Vejam vocês… Em 1939, Camus já dava “un coup de pied aux fesses” de vigaristas que dizem fazer isso ou aquilo porque obrigados. Vale para o Brasil: vagabundos que estão por aí hoje posando de “progressistas” e que foram apologistas da ditadura no passado, que fique claro, o foram porque quiseram. VAMOS COMBINAR QUE ERA PROIBIDO FALAR MAL DO REGIME, MAS NÃO ERA PROIBIDO NÃO ELOGIAR O REGIME, ENTENDERAM?

A Ironia
Camus afirma que os autoritários não têm o gosto pela ironia. E cita o caso de Hitler, que não recorre à “ironia socrática”. E ela passa a ser uma arma sem precedentes contra os poderosos porque permite “não apenas recusar o que é falso, mas dizer o que é verdadeiro”. Há um trecho interessante no manifesto porque junta bom humor, pessimismo e certo pragmatismo. Em defesa da ironia, escreve:
“Um jornalista livre, em 1939, não aposta muito na inteligência daqueles que o oprimem. É pessimista no que se refere ao homem. Uma verdade anunciada num tom dogmático é censurada 9 entre 10 vezes; a mesma verdade, se dita em tom jocoso, não mais do que cinco entre dez… Essas são as possibilidades da Inteligência humana…”

A obstinação
Por fim, Camus sustenta que é preciso ter obstinação para enfrentar “a constância da estupidez, a covardia organizada e a ignorância agressiva”. Uau!

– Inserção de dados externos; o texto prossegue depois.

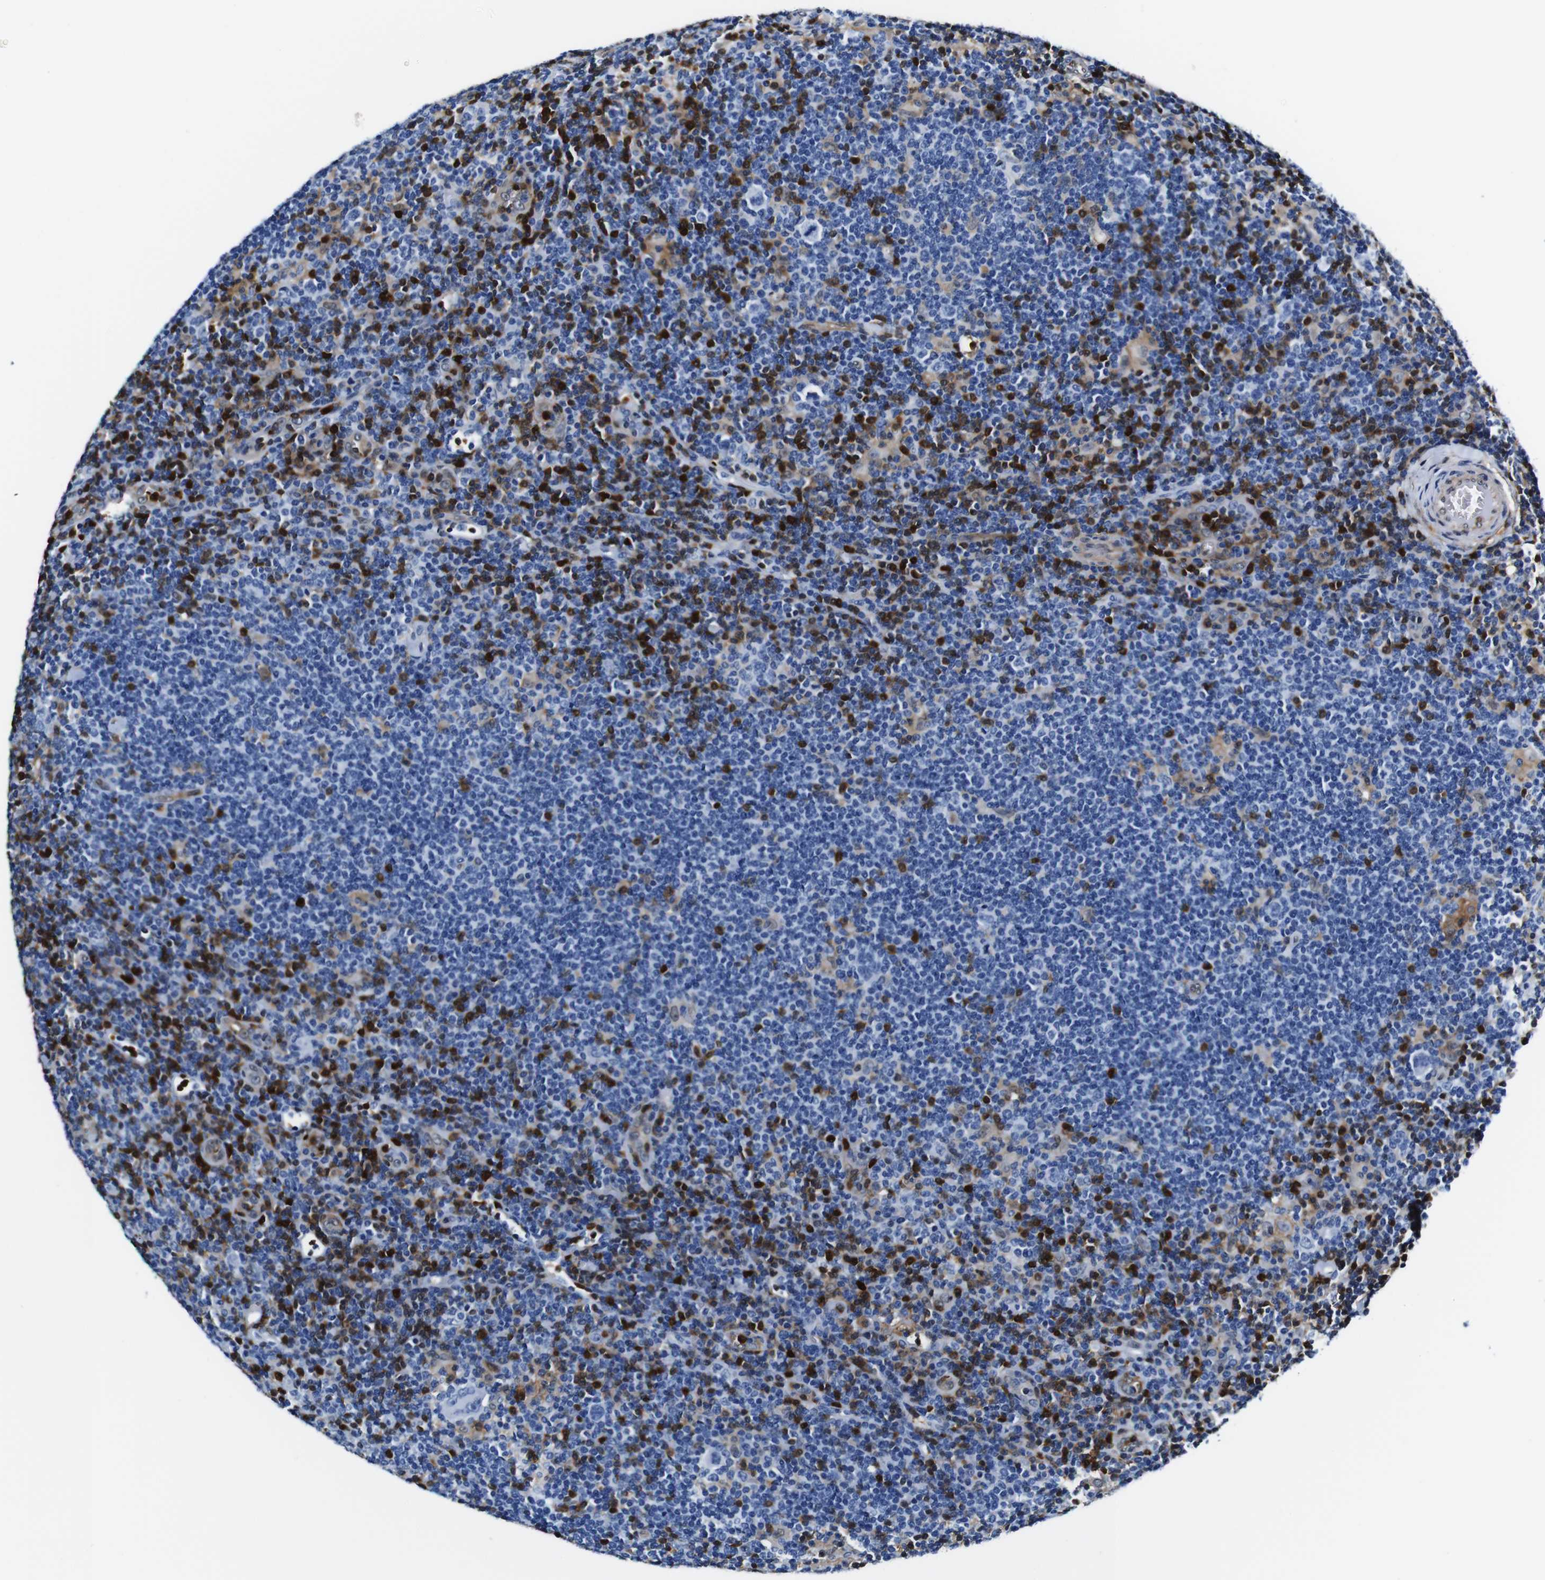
{"staining": {"intensity": "negative", "quantity": "none", "location": "none"}, "tissue": "lymphoma", "cell_type": "Tumor cells", "image_type": "cancer", "snomed": [{"axis": "morphology", "description": "Hodgkin's disease, NOS"}, {"axis": "topography", "description": "Lymph node"}], "caption": "Tumor cells show no significant protein positivity in Hodgkin's disease.", "gene": "ANXA1", "patient": {"sex": "female", "age": 57}}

Estava antevendo os petralhas no Brasil e “Los K” na Argentina na Internet…

Camus emenda:
“Aqui está um conjunto de regras para manter a liberdade mesmo dentro da servidão. “‘E depois?’, indagará alguém. Depois? Não sejamos tão apressados. Se cada francês, em seu próprio mundinho, quiser conservar o que considera verdadeiro e justo; se quiser dar a sua pequena contribuição à manutenção da liberdade, resistir à desolação e expressar a sua vontade, então, e só então, essa guerra será vencida no sentido mais profundo do termo”.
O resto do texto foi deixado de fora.